2. Besondere tatsächliche oder rechtliche Schwierigkeiten i.S.d. § 124 Abs. 2 Nr. 2 VwGO hat der Kläger nicht vorgetragen. Darüber hinaus liegen solche nach dem unter 1. Ausgeführten nicht vor.
3. Eine Frage von grundsätzlicher Bedeutung i.S.d. § 124 Abs. 2 Nr. 3 VwGO hat der Kläger nicht formuliert.

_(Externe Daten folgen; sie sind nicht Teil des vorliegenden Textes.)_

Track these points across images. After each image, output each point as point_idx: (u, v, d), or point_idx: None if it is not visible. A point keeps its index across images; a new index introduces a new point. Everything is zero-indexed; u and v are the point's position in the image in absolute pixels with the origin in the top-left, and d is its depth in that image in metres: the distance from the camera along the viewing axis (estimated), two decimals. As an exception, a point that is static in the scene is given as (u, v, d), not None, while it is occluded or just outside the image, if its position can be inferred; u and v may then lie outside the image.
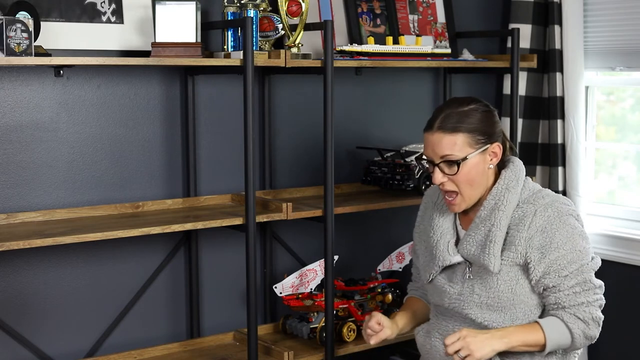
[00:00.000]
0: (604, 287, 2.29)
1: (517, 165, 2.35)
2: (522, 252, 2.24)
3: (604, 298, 2.29)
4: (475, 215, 2.32)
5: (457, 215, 2.40)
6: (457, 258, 2.33)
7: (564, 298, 2.22)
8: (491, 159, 2.30)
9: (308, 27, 2.81)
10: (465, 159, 2.25)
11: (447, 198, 2.32)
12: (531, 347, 2.23)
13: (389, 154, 3.20)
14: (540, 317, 2.29)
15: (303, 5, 2.79)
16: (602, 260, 3.45)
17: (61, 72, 2.48)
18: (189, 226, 2.59)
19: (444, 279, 2.37)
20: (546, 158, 3.54)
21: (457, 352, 2.16)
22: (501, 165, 2.35)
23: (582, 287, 2.23)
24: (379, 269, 3.12)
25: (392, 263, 3.12)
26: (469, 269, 2.32)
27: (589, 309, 2.23)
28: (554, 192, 2.33)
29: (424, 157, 2.34)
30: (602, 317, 2.27)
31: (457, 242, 2.37)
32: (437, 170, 2.28)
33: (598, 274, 2.31)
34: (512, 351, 2.23)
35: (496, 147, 2.30)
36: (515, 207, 2.28)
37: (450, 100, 2.36)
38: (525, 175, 2.36)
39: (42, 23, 2.47)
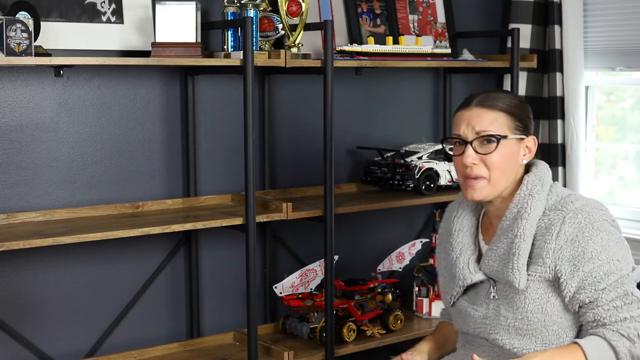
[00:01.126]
0: None
1: (542, 169, 2.12)
2: (551, 266, 1.99)
3: None
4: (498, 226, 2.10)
5: (479, 230, 2.19)
6: (479, 276, 2.10)
7: (604, 314, 1.95)
8: (524, 154, 2.09)
9: (308, 27, 2.81)
10: (505, 137, 2.04)
11: (468, 181, 2.07)
12: None
13: (389, 154, 3.20)
14: (577, 337, 2.03)
15: (303, 5, 2.79)
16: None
17: (61, 72, 2.48)
18: (189, 226, 2.59)
19: (467, 302, 2.14)
20: (546, 158, 3.54)
21: None
22: (524, 170, 2.13)
23: (623, 300, 1.95)
24: (379, 269, 3.12)
25: (392, 263, 3.12)
26: (493, 287, 2.08)
27: (634, 324, 1.94)
28: (585, 197, 2.10)
29: (451, 137, 2.11)
30: None
31: (478, 258, 2.15)
32: (469, 148, 2.05)
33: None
34: None
35: (531, 141, 2.10)
36: (541, 215, 2.05)
37: (483, 90, 2.17)
38: (553, 180, 2.14)
39: (42, 23, 2.47)
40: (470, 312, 2.12)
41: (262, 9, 2.79)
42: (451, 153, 2.12)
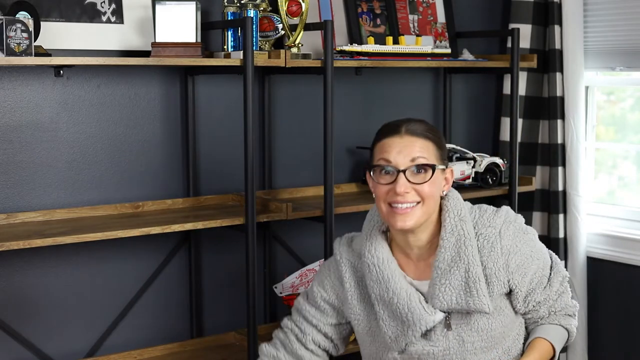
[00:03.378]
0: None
1: (455, 193, 2.09)
2: (505, 281, 2.02)
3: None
4: (434, 259, 2.02)
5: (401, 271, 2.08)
6: (439, 315, 2.02)
7: (555, 305, 2.10)
8: (444, 185, 2.05)
9: (308, 27, 2.81)
10: (437, 166, 2.00)
11: (398, 209, 1.97)
12: None
13: (389, 154, 3.20)
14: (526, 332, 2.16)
15: (303, 5, 2.79)
16: (602, 260, 3.48)
17: (61, 72, 2.48)
18: (189, 226, 2.59)
19: (422, 343, 2.05)
20: (546, 158, 3.54)
21: None
22: None
23: (563, 285, 2.12)
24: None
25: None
26: (446, 320, 2.03)
27: (573, 302, 2.15)
28: (488, 205, 2.11)
29: (377, 165, 2.01)
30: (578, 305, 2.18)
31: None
32: (401, 177, 1.96)
33: (596, 275, 2.21)
34: None
35: (449, 173, 2.06)
36: (474, 236, 2.03)
37: (402, 119, 2.10)
38: None
39: (42, 23, 2.47)
40: (428, 351, 2.05)
41: (262, 9, 2.79)
42: (376, 179, 2.02)
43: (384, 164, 2.00)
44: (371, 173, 2.04)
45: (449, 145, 3.29)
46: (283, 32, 2.82)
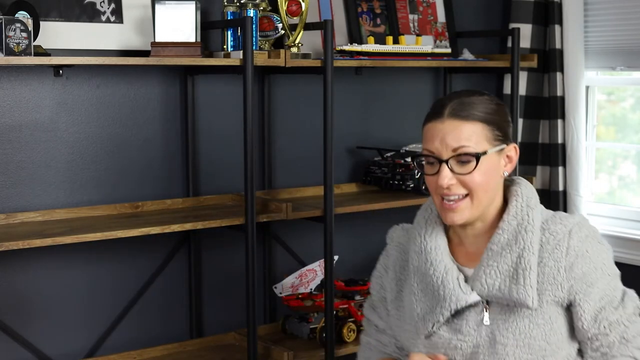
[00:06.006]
0: None
1: (528, 184, 1.91)
2: (566, 286, 1.80)
3: None
4: (489, 242, 1.84)
5: (449, 251, 1.92)
6: (474, 297, 1.82)
7: (629, 331, 1.82)
8: (505, 165, 1.86)
9: (308, 26, 2.81)
10: (484, 153, 1.80)
11: (447, 204, 1.82)
12: None
13: (389, 154, 3.20)
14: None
15: (303, 4, 2.78)
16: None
17: (60, 71, 2.48)
18: (188, 226, 2.58)
19: (450, 332, 1.85)
20: (547, 158, 3.54)
21: None
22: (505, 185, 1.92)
23: (636, 312, 1.85)
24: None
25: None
26: (485, 310, 1.83)
27: None
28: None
29: (423, 153, 1.85)
30: None
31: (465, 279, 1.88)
32: (444, 168, 1.79)
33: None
34: None
35: (512, 150, 1.87)
36: (540, 229, 1.84)
37: (456, 91, 1.91)
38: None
39: (41, 23, 2.46)
40: (455, 345, 1.84)
41: (261, 8, 2.79)
42: (423, 165, 1.87)
43: (426, 154, 1.84)
44: (414, 164, 1.93)
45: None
46: (283, 31, 2.82)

Im Übrigen würde sich nach dem unter 1. Ausgeführten in einem Berufungsverfahren nicht die Frage stellen, ob der Kläger klagebefugt ist.
4. Anhaltspunkte für eine Divergenz i.S.d. § 124 Abs. 2 Nr. 4 VwGO wurden nicht dargetan.
5. Ein der Beurteilung des Berufungsgerichts unterliegender Verfahrensmangel, auf dem die Entscheidung beruhen kann, i.S.d. § 124 Abs. 2 Nr. 5 VwGO wurde nicht dargelegt. Der Kläger bezeichnet schon keine Verfahrensnorm, gegen die verstoßen worden sein soll. Eine Beweisaufnahme musste sich dem Verwaltungsgericht nach dem unter 1. Ausgeführten nicht aufdrängen. Im Übrigen verstößt ein Gericht grundsätzlich dann nicht gegen seine Aufklärungspflicht, wenn es von einer Beweiserhebung absieht, die eine anwaltlich vertretene Partei in der mündlichen Verhandlung nicht ausdrücklich beantragt hat. Die Aufklärungsrüge stellt kein Mittel dar, um Versäumnisse eines Verfahrensbeteiligten in erster Instanz zu kompensieren.
6. Der Zulassungsantrag war daher mit der Kostenfolge des § 154 Abs. 2 VwGO abzulehnen. Die Streitwertfestsetzung beruht auf § 47 Abs. 1 und 3, § 52 Abs. 2 GKG (wie Vorinstanz).
Mit der Ablehnung des Antrags auf Zulassung der Berufung wird die Entscheidung des Verwaltungsgerichts rechtskräftig (§ 124a Abs. 5 Satz 4 VwGO).